This was stated by the economists in Media Center, adding also that the model of economy based on money transfers and mining has long exhausted itself.
Last year the main factors of economic activity were three sectors - agriculture (11,7%), industry (5,2%) and services (2,7%). Annual indicator of economic activity is 3,1%; the GDP growth indicator will not be much different compared to that. It should be noted that according to January-November data the volume of transfers from Russia for the same period, from where about 87% of transfers come to Armenia, reduced by 43,4%. In spite of 37% reduction of transfers and 27% reduction of import, according to official data, the internal trade in the same period decreased only for 6,4%.
The Chairman of the RA Central Bank in the years of 1994-1998, Bagrat Asatryan believes that macro-economic indicators published by the RA National Statistical Service are not reliable. “The figures show that no significant growth in the sectors of agriculture and industry was recorded,” he said.
Asatryan believes it is obvious that for small economies like Armenia, where monopolies prevail and polarization of revenue distribution is big, 3,1% of economic activity is not the an indicator to “characterize as development”.
Mikayel Melkumyan explains that the growth in the sectors of agriculture and production was recorded at the expense of the growth of physical volume of production, and is not expressed in monetary value. “This means that more agricultural or industrial products, like copper concentrate, were produced, but they didn't have proper value, the price was low,” said Melkumyan, adding that last year the import volume reduced by 27%, and the export volume – by 4%.

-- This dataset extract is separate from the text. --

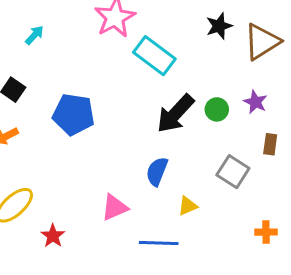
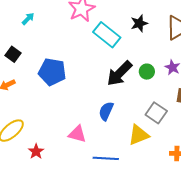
black star: (219, 26) -> (139, 23), moved
yellow triangle: (188, 206) -> (139, 135), moved, size x1.6
pink triangle: (114, 207) -> (77, 134), turned 36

Agreeing with the voiced opinions, the economist Atom Margaryan noted that after the economic crisis in 2008, the economic model of Armenia which is based on high prices of mining resources and transfers, does not work anymore. “It has been exhausted; clear and specific efforts are needed to build innovative, highly paid modernized economy. But currently the Government tries to find situational solutions and borrow resources. It is possible to play for time like that, but not for long time. External debt already makes up about 50% of GDP, and the consolidated public and private debt is 85% of GDP, which his already dangerous”, he said, adding that if this continues in the future, the RA economy may collapse.